Doukaev: We can say with certainty that Daghestan today is probably the most radicalized Russian republic. The so-called Salafis, the Wahhabis, they openly organize their meetings. The insurgency enjoys a certain amount of support from the population. There are various reasons why that's happening. We may talk a lot about the corruption, the economic situation, the police brutality etc.... The fact is that today Daghestan is the most unstable, the most violent, the most radicalized territory in the whole of the Russian Federation.

RFE/RL: Now of course these two young men were living in the United States, though it seems their families retained strong links to the North Caucasus. What do we know about the North Caucasus diaspora in the United States? Are ethnic Chechens the most numerous?

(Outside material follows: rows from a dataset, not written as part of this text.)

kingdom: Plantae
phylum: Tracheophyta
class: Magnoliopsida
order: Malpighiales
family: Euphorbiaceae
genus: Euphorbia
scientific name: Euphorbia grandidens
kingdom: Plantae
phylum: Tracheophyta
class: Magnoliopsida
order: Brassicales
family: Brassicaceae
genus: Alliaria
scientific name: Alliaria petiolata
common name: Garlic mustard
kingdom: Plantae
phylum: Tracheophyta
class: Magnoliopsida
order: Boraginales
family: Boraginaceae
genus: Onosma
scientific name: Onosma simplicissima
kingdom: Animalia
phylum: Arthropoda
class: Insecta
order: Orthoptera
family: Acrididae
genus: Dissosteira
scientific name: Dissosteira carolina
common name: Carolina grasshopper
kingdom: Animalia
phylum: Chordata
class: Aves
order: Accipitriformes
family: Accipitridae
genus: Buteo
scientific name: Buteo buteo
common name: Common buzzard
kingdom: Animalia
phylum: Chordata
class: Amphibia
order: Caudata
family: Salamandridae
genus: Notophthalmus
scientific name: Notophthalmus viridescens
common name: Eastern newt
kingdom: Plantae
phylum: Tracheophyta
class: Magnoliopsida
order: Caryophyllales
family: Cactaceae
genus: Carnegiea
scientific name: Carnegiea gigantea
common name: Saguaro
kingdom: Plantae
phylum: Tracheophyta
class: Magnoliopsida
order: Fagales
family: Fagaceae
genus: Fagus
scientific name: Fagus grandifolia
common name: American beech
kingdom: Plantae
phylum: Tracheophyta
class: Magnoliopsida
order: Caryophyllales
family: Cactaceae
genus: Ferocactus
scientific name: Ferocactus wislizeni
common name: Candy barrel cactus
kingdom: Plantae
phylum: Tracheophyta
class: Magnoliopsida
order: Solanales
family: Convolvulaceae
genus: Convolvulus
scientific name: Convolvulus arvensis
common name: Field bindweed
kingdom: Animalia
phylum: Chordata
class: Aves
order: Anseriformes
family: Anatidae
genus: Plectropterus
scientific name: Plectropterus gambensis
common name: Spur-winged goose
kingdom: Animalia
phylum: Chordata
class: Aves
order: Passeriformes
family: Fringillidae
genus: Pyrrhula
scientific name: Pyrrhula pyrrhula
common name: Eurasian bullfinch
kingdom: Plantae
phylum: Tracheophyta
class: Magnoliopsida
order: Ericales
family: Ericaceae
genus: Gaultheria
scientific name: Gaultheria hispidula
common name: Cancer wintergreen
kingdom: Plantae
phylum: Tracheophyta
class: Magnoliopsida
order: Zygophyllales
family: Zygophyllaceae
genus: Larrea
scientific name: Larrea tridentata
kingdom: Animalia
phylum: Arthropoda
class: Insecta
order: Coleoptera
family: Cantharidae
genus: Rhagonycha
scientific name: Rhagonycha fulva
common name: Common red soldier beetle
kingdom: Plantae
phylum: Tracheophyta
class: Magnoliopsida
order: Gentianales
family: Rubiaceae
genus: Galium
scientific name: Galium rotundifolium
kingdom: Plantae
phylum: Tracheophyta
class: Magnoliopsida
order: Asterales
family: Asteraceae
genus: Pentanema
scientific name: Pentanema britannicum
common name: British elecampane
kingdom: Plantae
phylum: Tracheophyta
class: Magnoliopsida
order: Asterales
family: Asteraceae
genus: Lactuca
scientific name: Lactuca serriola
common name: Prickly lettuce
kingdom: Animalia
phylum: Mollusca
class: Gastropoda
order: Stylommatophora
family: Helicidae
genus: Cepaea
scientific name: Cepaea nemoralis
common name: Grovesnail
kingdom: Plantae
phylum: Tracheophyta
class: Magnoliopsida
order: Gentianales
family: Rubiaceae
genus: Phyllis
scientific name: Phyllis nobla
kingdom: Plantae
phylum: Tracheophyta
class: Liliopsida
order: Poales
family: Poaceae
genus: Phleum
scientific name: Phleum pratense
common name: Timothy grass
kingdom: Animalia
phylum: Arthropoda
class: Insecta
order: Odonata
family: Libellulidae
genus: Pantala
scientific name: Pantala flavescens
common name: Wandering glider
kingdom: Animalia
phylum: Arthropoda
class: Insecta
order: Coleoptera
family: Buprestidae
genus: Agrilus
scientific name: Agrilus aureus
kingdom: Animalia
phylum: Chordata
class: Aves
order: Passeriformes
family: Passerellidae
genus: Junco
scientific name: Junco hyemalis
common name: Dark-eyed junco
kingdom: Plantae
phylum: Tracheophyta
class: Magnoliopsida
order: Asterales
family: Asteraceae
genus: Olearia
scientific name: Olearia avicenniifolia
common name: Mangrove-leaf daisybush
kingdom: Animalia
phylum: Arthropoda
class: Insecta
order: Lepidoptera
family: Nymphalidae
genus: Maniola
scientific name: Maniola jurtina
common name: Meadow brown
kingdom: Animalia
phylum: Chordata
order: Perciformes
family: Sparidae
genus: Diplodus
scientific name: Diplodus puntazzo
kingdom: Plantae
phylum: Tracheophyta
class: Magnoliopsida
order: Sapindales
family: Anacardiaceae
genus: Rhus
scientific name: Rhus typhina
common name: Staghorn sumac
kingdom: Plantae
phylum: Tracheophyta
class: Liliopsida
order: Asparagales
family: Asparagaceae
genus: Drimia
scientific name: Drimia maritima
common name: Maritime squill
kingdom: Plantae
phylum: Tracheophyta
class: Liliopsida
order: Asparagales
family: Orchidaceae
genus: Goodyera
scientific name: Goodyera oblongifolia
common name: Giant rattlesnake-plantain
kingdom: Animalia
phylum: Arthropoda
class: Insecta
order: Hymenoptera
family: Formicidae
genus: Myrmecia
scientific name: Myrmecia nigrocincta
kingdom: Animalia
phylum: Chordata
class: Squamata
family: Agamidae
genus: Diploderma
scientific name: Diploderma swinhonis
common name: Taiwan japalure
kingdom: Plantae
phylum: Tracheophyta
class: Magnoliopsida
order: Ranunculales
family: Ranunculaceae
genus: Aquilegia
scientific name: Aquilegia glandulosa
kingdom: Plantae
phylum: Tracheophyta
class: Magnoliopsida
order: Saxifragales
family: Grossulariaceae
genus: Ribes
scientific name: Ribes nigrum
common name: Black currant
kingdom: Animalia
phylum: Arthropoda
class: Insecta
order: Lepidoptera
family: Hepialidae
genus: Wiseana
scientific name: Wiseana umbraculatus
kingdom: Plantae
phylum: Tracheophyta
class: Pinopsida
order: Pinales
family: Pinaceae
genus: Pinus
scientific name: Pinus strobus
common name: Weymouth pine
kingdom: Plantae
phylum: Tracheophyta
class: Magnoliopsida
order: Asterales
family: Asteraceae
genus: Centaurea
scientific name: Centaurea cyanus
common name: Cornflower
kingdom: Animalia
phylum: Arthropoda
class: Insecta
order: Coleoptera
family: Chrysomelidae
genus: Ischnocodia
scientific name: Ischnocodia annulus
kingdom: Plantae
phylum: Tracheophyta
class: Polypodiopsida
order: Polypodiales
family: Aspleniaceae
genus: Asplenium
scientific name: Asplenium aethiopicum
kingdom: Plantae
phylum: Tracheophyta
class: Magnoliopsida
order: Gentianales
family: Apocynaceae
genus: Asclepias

Doukaev: We don't know much about the diaspora. It's not very big. There were several waves of immigration. The first wave was after World War II, and this diaspora lives in New Jersey, mostly. I hear that there are small communities in various parts of the United States, in Portland, Oregon, in Boston -- by the way. But by and large, the Chechen community in the United States is very small and it's not really well organized. There are scattered communities in various parts of the States. I don't think they were in any way part of those communities, part of those diasporas. They had a kind of isolated existence in Massachusetts, mostly.

*CORRECTION: The interviewee initially quoted reports -- including from RFE/RL's Kyrgyz Service, quoting an Interior Ministry source -- suggesting that both Tsarnaev brothers were born in Kyrgyzstan. That information subsequently proved incorrect. Twenty-six-year-old Tamerlan Tsarnaev was born in Kyrgyzstan, near the border with Kazakhstan, and the surviving 19-year-old Dzhokhar Tsarnaev was born in the southern Russian republic of Daghestan, according to a relative interviewed by RFE/RL's Kyrgyz Service.